When \(s=9\), compared with other algorithms, the space complexity is shown in Fig. 9, and it is marked whether to support range matching. Where \(l_{W}\) represents how many bits of wildcards are in the WeeBV [10] algorithm.

4.2 Throughput

Next, the scheme compared the throughput of multi-field packet classification. When there are \(N=1K\) rules in the ruleset, the rule bit width is \(W=253\), the \(s=9\) of 2D BV [9], the \(s=8\) of RBVE [12], and \(l=36\) rules are stored in each memory. The simulation results show that the maximum clock frequency of the MEBV algorithm is as high as 127.15 MHz. If the block RAM used in the MEBV algorithm is set as a real dual-port RAM, the throughput of the algorithm can reach 254.30 MPPS. The comparison of the MEBV algorithm with existing work is shown in Fig. 10. It can be found that the algorithm can achieve higher throughput while reducing resource consumption and effectively supporting range matching. However, the throughput of the MEBV algorithm is 14% lower than 2D BV and 1.2% lower than RBVE. The main reason is that the algorithm is executed in parallel by 2D BV and RBVE, and the throughput is determined by the smallest channel. Furthermore, due to the mapping encoding of this algorithm, this will lead to a certain decrease in the clock frequency.

Fig. 10.
figure 10

Throughput comparison between algorithms.

Fig. 11.
figure 11

Comparison of resource utilization between algorithms.

4.3 Resource Consumption

Then, we mainly focus on the FPGA resource consumption of the proposed MEBV algorithm. \(N=1024, W=253\), 2D BV [9] for \(s=9\), RBVE [12] for \(s=8\), \(l=36\). The FPGA resource consumption comparison of different flow classification algorithms is shown in Fig. 11. The MEBV uses mapping encoding to reduce the length of storage rules, which can save a lot of register resources and LUT resources, but because it supports range matching and the results of mapping encoding are stored in BRAM, the consumption of BRAM resources increases. But in general, a large number of register resources are often built-in FPGA chips (Virtex 7 xc7vx690t FPGA [18] has built-in 52Mb BRAM resources). In this scheme, the BRAM resource consumption rate is 23.3%, while the LUT resource consumption rate is 43.8%, so the extra BRAM cost will not become a bottleneck, and the saved resources can support more strategies. To make the experimental results more representative and comparative, the resource utilization here is the result after placement and routing.
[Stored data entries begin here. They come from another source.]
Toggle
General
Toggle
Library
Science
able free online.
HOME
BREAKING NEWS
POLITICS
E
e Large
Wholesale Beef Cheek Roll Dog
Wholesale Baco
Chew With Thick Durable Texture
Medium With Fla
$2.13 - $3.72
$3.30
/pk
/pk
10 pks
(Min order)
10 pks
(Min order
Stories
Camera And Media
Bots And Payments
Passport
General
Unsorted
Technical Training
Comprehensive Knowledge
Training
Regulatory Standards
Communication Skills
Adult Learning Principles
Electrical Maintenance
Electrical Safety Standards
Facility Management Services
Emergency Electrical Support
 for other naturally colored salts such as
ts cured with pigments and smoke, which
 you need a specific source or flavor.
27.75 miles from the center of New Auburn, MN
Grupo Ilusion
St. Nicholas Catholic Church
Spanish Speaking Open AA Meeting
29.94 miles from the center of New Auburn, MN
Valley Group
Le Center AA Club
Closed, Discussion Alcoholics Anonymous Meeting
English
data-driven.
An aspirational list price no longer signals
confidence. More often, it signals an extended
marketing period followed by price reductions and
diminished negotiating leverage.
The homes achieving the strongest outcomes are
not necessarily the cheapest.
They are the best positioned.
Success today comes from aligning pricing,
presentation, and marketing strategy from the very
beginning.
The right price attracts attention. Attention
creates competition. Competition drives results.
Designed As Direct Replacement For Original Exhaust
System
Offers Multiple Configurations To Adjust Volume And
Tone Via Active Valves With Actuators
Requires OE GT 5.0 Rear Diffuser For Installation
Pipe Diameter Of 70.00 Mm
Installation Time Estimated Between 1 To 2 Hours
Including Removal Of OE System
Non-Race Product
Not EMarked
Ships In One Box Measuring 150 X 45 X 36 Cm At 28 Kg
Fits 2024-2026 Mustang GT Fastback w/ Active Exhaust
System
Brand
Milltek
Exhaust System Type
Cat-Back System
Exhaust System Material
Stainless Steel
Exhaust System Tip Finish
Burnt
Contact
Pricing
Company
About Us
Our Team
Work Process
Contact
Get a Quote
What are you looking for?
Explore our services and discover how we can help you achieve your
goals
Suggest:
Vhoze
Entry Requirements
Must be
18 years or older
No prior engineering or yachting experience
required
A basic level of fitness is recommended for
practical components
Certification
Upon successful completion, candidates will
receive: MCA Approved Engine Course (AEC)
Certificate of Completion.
The broken line in the figure represents the average resource utilization, which can better reflect the superiority of our scheme. It is worth noting that the algorithm has the smallest average resource consumption among the algorithms that support range matching. That is to say, under the premise of the same resources, the scheme can support more strategies, which undoubtedly further reduces the bottleneck caused by resources.

5 Conclusion

In this paper, we propose MEBV, a memory-optimized scheme based on field mapping encoding bit-vectors, which achieves resource optimization while considering range matching and throughput. Our proposed solution can save 32.6% of LUT resources and 12.4% of register resources compared to state-of-the-art algorithms [13] that support range matching, with throughput impact remaining within 2%. Compared with the matching algorithm [9], 41.6% of LUT resources and 18.4% of register resources can be saved, and the impact of throughput remains within 12%. Meet the requirements of wire-speed packet classification.